* **TASK TO COMPLETE**
Would you return exactly the lines from the top of the data below through the one containing "camera: 55 degrees left, 5 degrees down", leaving out the pictures?

* **DATASET EXTRACT**
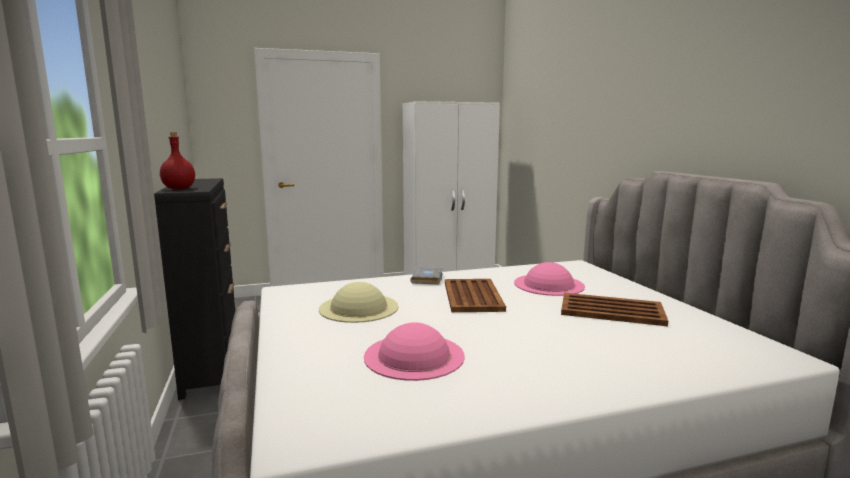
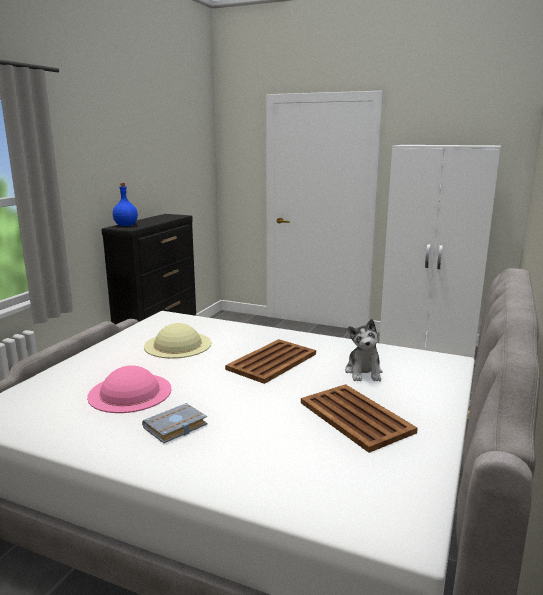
camera: 40 degrees right, 5 degrees up
(179, 189) = (125, 225): red bottle -> blue bottle
(428, 279) = (275, 335): grey book -> grey book (175, 428)
(548, 284) = (364, 372): pink hat -> plush toy

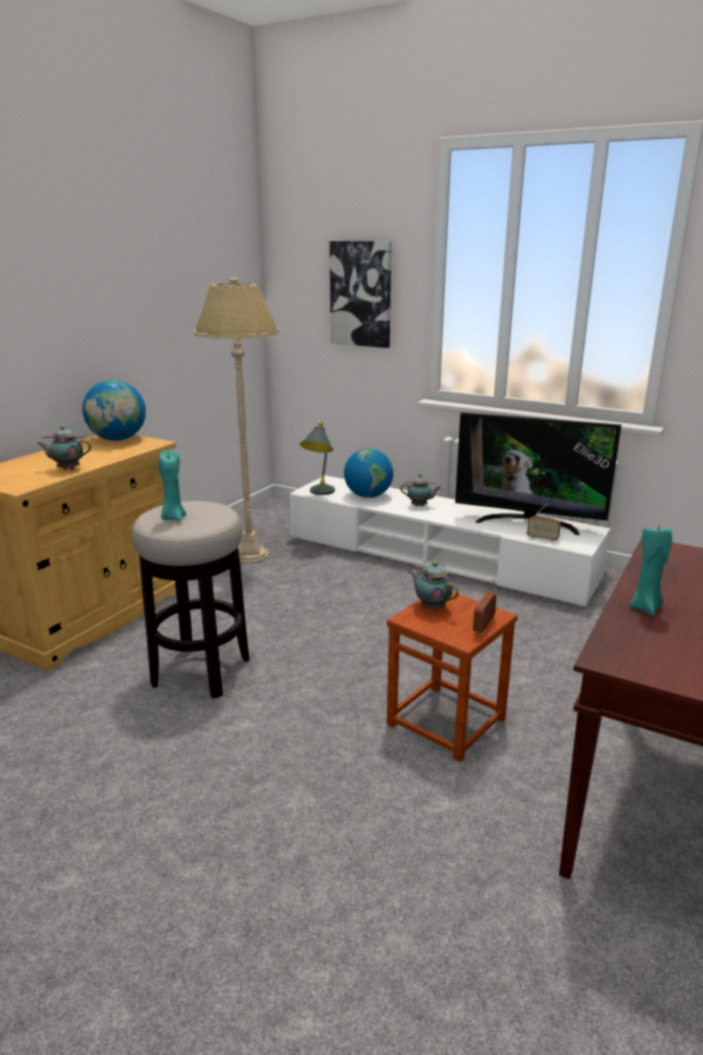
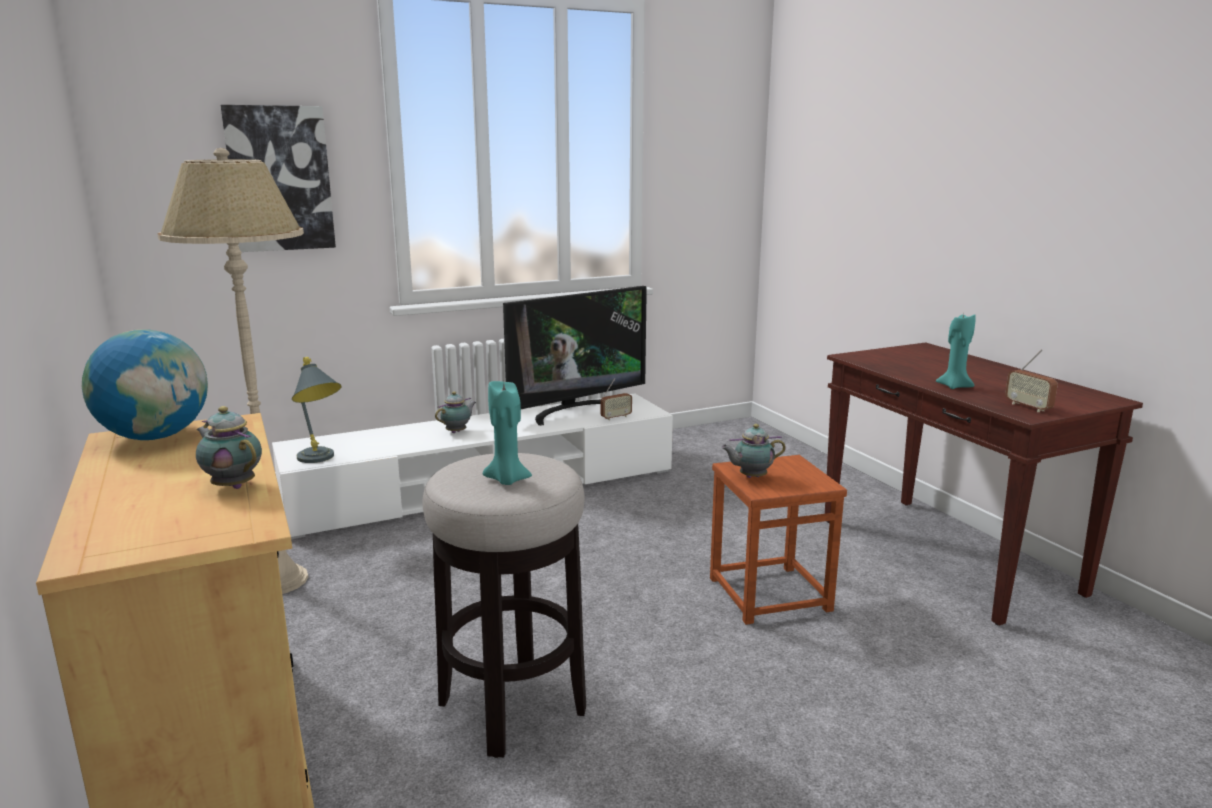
camera: 55 degrees left, 5 degrees down
(67, 469) = (232, 486): teapot -> teapot turned 90 degrees clockwise
(368, 496) = (381, 442): globe -> none
(484, 626) = (808, 470): radio -> radio (1028, 407)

* **RESULT FOR THIS EXERCISE**
camera: 40 degrees right, 5 degrees up
(179, 189) = (125, 225): red bottle -> blue bottle
(428, 279) = (275, 335): grey book -> grey book (175, 428)
(548, 284) = (364, 372): pink hat -> plush toy

camera: 55 degrees left, 5 degrees down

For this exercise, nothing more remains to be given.